10.3.2 Intermediate confounders

The above graphs can be interpreted as a non-parametric structural equation model (NPSEM), also known as structural causal model (SCM):

\[ W & = f_W(U_W) \nonumber \\ A & = f_A(W, U_A) \nonumber \\ Z & = f_Z(W, A, U_Z) \nonumber \\ M & = f_M(W, A, Z, U_M) \nonumber \\ Y & = f_Y(W, A, Z, M, U_Y) \]

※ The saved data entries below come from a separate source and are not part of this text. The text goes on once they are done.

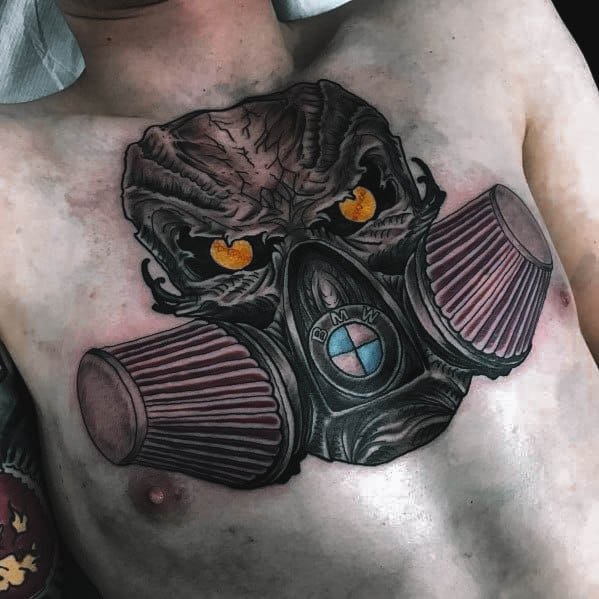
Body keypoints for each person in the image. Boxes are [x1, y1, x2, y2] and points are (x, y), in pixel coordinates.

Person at [0, 1, 598, 597]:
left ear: (415, 189)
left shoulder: (481, 23)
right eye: (231, 255)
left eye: (360, 206)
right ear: (172, 282)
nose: (332, 299)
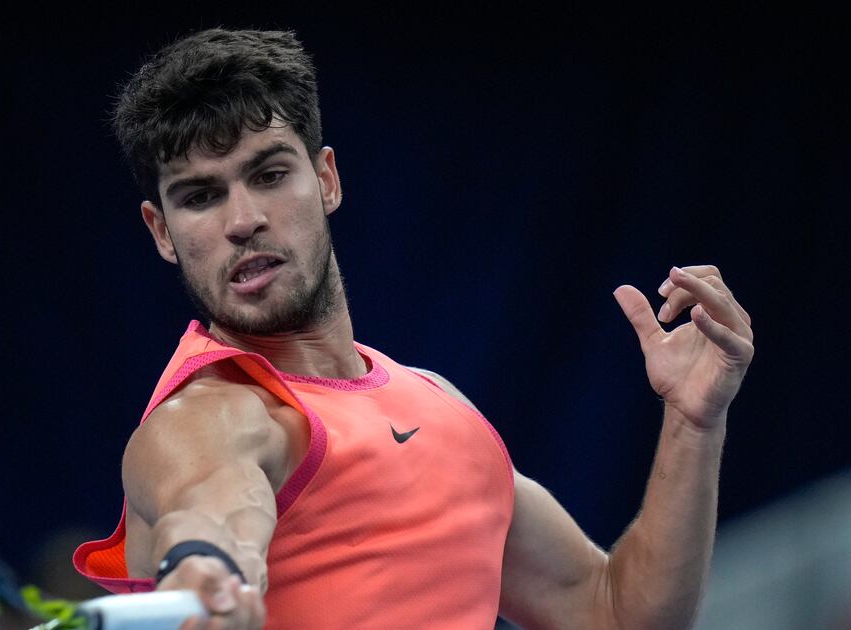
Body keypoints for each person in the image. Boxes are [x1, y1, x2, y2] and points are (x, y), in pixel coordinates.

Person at [73, 28, 755, 629]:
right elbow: (211, 507)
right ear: (162, 232)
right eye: (201, 196)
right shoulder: (201, 419)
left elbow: (616, 613)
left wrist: (693, 423)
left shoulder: (439, 404)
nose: (243, 219)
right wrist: (206, 567)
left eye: (270, 174)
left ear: (326, 179)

  • Here \(U=(U_W, U_A, U_Z, U_M, U_Y)\) is a vector of all unmeasured exogenous factors affecting the system
  • The functions \(f\) are assumed fixed but unknown
  • We posit this model as a system of equations that nature uses to generate the data
  • Therefore we leave the functions \(f\) unspecified (i.e., we do not know the true nature mechanisms)
  • Sometimes we know something: e.g., if \(A\) is randomized we know \(A=f_A(U_A)\) where \(U_A\) is the flip of a coin (i.e., independent of everything).

10.4 Counterfactuals

  • Recall that we are interested in assessing how the pathways would behave under circumstances different from the observed circumstances
  • We operationalize this idea using counterfactual random variables
  • Counterfactuals are hypothetical random variables that would have been observed in an alternative world where something had happened, possibly contrary to fact

We will use the following counterfactual variables:

  • \(Y_a\) is a counterfactual variable in a hypothetical world where \(\P(A=a)=1\) with probability one for some value \(a\)
  • \(Y_{a,m}\) is the counterfactual outcome in a world where \(\P(A=a,M=m)=1\)
  • \(M_a\) is the counterfactual variable representing the mediator in a world where \(\P(A=a)=1\).

10.4.1 How are counterfactuals defined?

  • In the NPSEM framework, counterfactuals are quantities derived from the model.

  • Once you define a change to the causal system, that change needs to be propagated downstream.

    • Example: modifying the system to make everyone receive XR-NTX yields counterfactual adherence, mediators, and outcomes.
  • Take as example the DAG in Figure 1.2:

    \[ A &= a \nonumber \\ Z_a &= f_Z(W, a, U_Z) \nonumber \\ M_a &= f_M(W, a, Z_a, U_M) \nonumber \\ Y_a &= f_Y(W, a, Z_a, M_a, U_Y) \]

  • We will also be interested in joint changes to the system:

    \[ A &= a \nonumber \\ Z_a &= f_Z(W, a, U_Z) \nonumber \\ M &= m \nonumber \\ Y_{a,m} &= f_Y(W, a, Z_a, m, U_Y) \]

  • And, perhaps more importantly, we will use nested counterfactuals

  • For example, if \(A\) is binary, you can think of the following counterfactual

    \[ A &= 1 \nonumber \\ Z_1 &= f_Z(W, 1, U_Z) \nonumber \\ M &= M_0 \nonumber \\ Y_{1, M_0} &= f_Y(W, 1, Z_1, M_0, U_Y) \]

  • \(Y_{1, M_0}\) is interpreted as the outcome for an individual in a hypothetical world where treatment was given but the mediator was held at the value it would have taken under no treatment.

  • Causal mediation effects are often defined in terms of the distribution of these nested counterfactuals.

  • That is, causal effects give you information about what would have happened in some hypothetical world where the mediator and treatment mechanisms changed.